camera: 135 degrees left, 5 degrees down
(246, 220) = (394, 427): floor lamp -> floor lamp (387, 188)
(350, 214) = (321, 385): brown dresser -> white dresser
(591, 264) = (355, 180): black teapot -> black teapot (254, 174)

▬▬▬▬▬▬

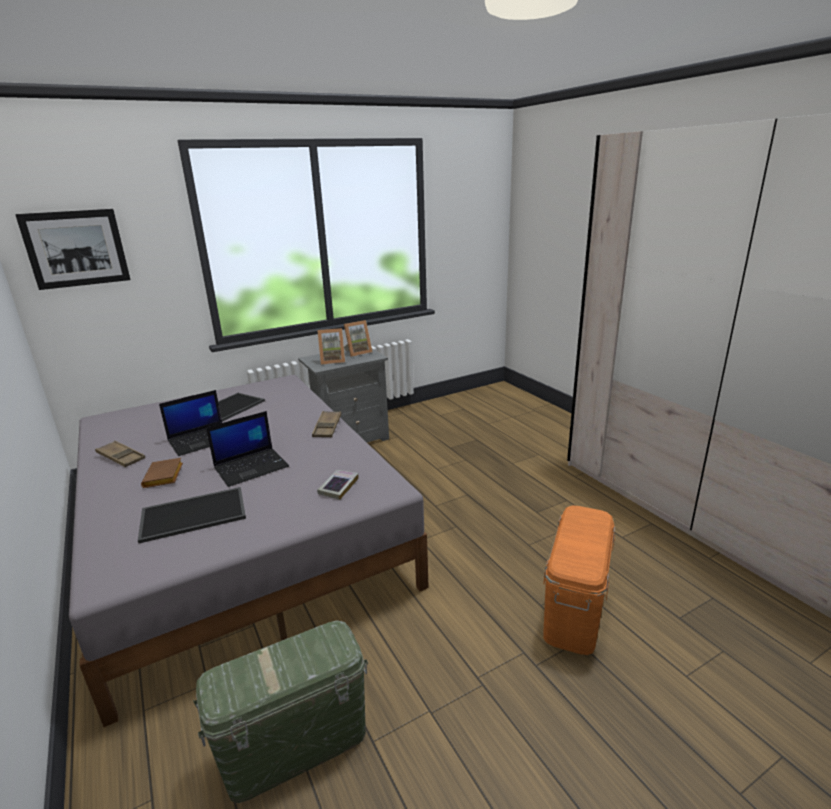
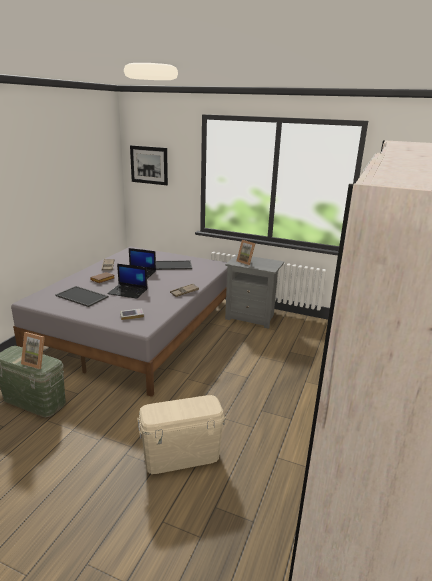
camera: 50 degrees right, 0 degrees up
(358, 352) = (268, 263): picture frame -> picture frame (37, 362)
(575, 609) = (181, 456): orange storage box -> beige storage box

▬▬▬▬▬▬

EXERCISE INSTRUCTIONS: Only the lines above starting at the one containing "camera: 50 degrees right, 0 degrees up" and ending at the one containing "(575, 609) = (181, 456): orange", both included, are to be returned, exactly as they read.

RESPONSE TO THIS TASK:
camera: 50 degrees right, 0 degrees up
(358, 352) = (268, 263): picture frame -> picture frame (37, 362)
(575, 609) = (181, 456): orange storage box -> beige storage box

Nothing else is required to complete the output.